As far as I can tell, the concept of 'self-discipline' does not conjure up warm, fuzzy feelings in most people. At best the term brings up a sort of gritty determinism. Now there is probably more than one reason for this, but I think the main one is the negative thoughts brought on by the word 'discipline'. It seems that for most people it brings up thoughts of things adults do to children such as scolding or spanking. These thoughts then lead to the person thinking of self-discipline as "self-spanking" or "self-scolding." This is a one-sided view of discipline. Discipline is simply the act of trying to influence behavior. It can be pleasant in the form of rewards or unpleasant in the form of punishment. Giving hugs and kisses to a child after he or she has done well is discipline. As is giving a treat to yourself after a job well done. Including these positive thoughts when you think of self-discipline will help you use it and not avoid it.

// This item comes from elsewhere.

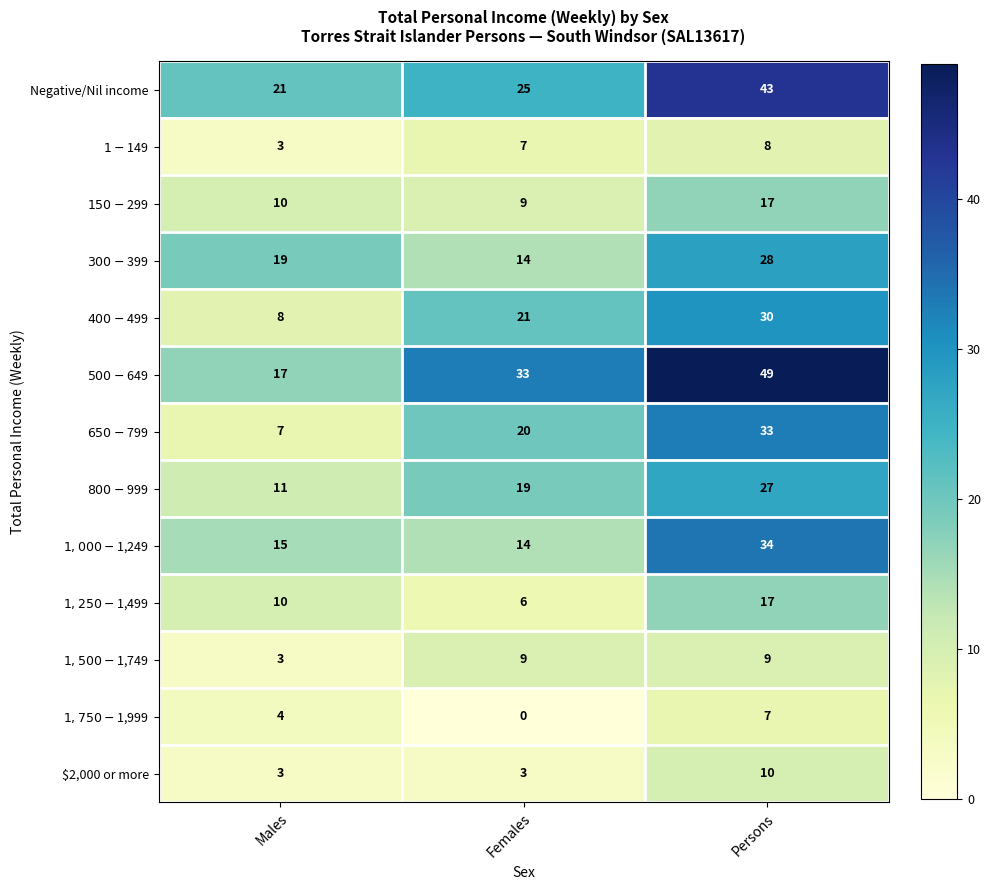

Which label corresponds to the largest value in the chart?

Persons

This leads to the next topic: procrastination. Guess what one of the causes of procrastination is? You guessed it, lack of self-discipline. The basic scenario is this: You think about doing something you need to do and the next thought to come along tells you how bad you are going to be if you don't do it. That leads to you having the negative side of discipline in your head. The next thing you know you are off looking at the TV, playingsolitaire, or maybe just staring into space. There are of course other reasons for procrastination, but fear of discipline is a potent one. And this is where training your yourself to remember that discipline can be positive is important. Therefore, one way to avoid procrastination is to replace the thoughts of what trouble you are going to get into for not doing something with thoughts of rewards you will get for doing it.

Self-discipline and procrastination are both terms for talking about how you spend your time. If you don't spend some of your time using constructive self-discipline, you can end up putting things off. Too much time spent putting things off adds up to that dreaded word 'procrastination'. The trick is to spend some time on self-discipline, get things done, and avoid the dreaded procrastination label. So now (and I realize this is for the third time) we are back to labelling discipline as a positive rather than a negative in order to get things done. Make it a goal to train yourself to think of what good things might happen if you get something done. Think about what reward you could give yourself for getting it done. Think about the nice things that you can say to yourself when you get it done. I am sure you can find other positive forms of self-discipline. At first you will probably have to put up reminders to think these thoughts. But if you can remember to do them at least once per day, you can turn self-discipline into something you want to do rather than something you cringe at hearing.

Who knows, with enough practice you may actually turn thoughts of self-discipline into thoughts of chocolate.